Nonetheless, condominium price growth, particularly for secondary units, in NCR will likely remain flat but could recuperate within the medium term once supply levels develop into more manageable and rental yields improve, Mr. Golez said.
“The pace of recovery will rely on how quickly developers clear unsold stock, whether buyer sentiment improves, and when rental demand picks up. Until then, we are able to expect subdued price growth.”
Mr. Bondoc said tepid demand for condominium units in Metro Manila will likely persist until yearend because the variety of unsold units stays significant. Nonetheless, developers’ RFO promos and discounts could help attract buyers.
“We saw that there was an improvement in take-up of condominiums in (the) second quarter this yr due to promos and discounts offered by developers. But let’s see if that will likely be sustained. But when it comes to rental prospects and appetite for condominium units for rent, we’re prone to see slower demand for the rest of 2025,” he added.
He said the “strong” demand seen for residential properties outside Metro Manila is making up for the slowdown seen within the capital.
“I believe what’s offsetting that continues to be a powerful take-up outside of Metro Manila. So, that has been offsetting the lukewarm appetite for condominium units within the capital region at this point. That’s still a positive for the market that we’re seeing.”
“Buyer interest is increasing for housing options outside NCR, especially for landed housing. Developers are responding in kind by continuing to develop townships outside NCR, capitalizing on infrastructure improvements and lifestyle appeal,” Mr. Golez added.
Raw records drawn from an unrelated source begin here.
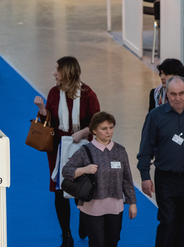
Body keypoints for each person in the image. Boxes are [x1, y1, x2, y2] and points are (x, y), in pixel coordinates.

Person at [137, 76, 184, 247]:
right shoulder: (154, 117)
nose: (177, 98)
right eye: (173, 94)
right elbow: (145, 149)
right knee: (168, 222)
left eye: (181, 93)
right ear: (167, 93)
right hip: (166, 180)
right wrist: (145, 176)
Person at [34, 57, 102, 247]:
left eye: (58, 70)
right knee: (60, 190)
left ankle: (84, 218)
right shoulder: (54, 93)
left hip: (82, 149)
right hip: (58, 150)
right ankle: (66, 234)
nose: (54, 73)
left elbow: (97, 121)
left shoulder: (88, 94)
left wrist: (82, 132)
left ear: (68, 72)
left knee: (82, 187)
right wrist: (42, 109)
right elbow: (49, 122)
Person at [62, 112, 137, 247]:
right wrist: (84, 170)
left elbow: (127, 178)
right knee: (97, 243)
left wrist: (132, 203)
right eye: (104, 128)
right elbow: (66, 170)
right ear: (94, 130)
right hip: (92, 206)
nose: (109, 132)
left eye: (111, 127)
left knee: (113, 241)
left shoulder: (120, 150)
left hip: (115, 206)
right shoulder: (85, 151)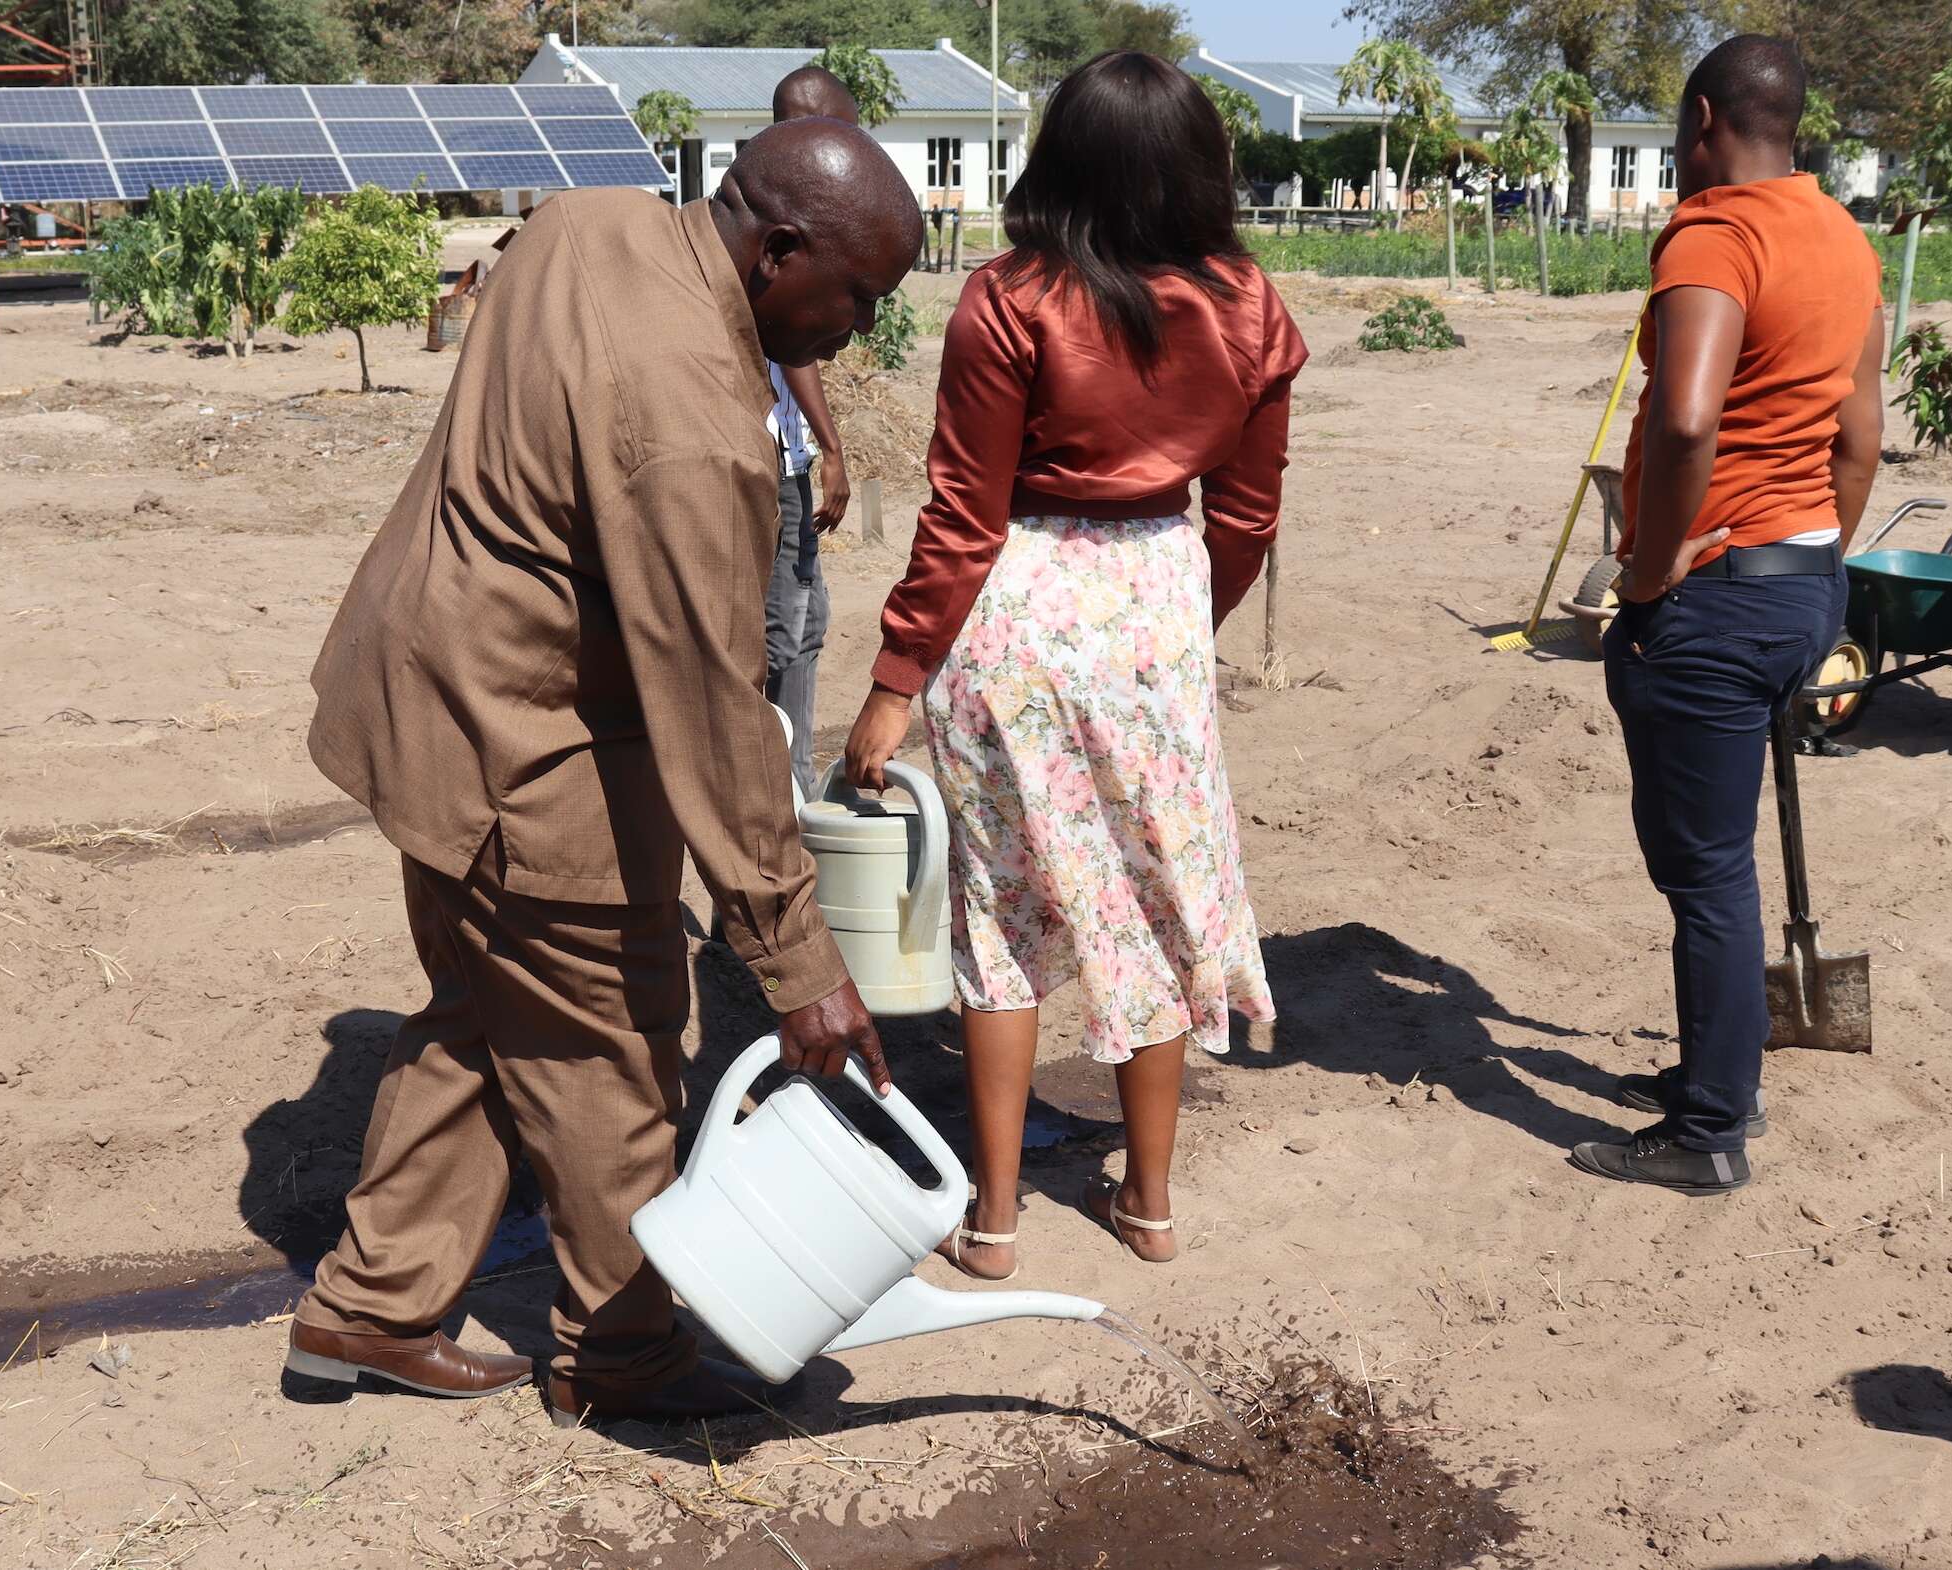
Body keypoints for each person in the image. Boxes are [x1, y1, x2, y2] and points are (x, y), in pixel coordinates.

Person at [290, 119, 919, 1428]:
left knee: (482, 1015)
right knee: (616, 1059)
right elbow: (716, 709)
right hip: (526, 757)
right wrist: (798, 963)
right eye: (857, 294)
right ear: (779, 246)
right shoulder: (698, 429)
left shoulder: (588, 221)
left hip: (414, 693)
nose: (859, 329)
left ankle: (372, 1302)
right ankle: (620, 1355)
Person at [842, 52, 1302, 1277]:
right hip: (1153, 605)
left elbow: (960, 513)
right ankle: (1148, 1206)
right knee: (1152, 905)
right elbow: (1247, 518)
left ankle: (991, 1221)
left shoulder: (1008, 296)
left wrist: (895, 681)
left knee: (997, 912)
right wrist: (1171, 637)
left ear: (1061, 160)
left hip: (1012, 614)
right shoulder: (1254, 308)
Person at [1570, 36, 1879, 1196]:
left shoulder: (1717, 234)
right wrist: (1813, 560)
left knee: (1705, 871)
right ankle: (1720, 1065)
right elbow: (1859, 441)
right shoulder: (1842, 238)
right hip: (1802, 582)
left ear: (1703, 120)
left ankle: (1709, 1129)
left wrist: (1648, 578)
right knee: (1720, 864)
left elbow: (1686, 422)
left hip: (1710, 599)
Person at [762, 67, 858, 791]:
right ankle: (776, 798)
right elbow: (791, 347)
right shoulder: (776, 228)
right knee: (782, 631)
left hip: (783, 456)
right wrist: (831, 449)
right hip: (770, 459)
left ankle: (787, 789)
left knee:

In areas outside NCR, home prices rose by 11.5% within the second quarter, faster than the three% growth logged in the primary quarter and seven.2% the previous yr, BSP data showed.
Mr. Cordero said they see home prices rising within the near term, particularly within the pinch areas in emerging regions comparable to Cebu.
“That’s driven by sustained demand for larger living spaces and more horizontal developments in addition to regional migration and infrastructural enhancements.”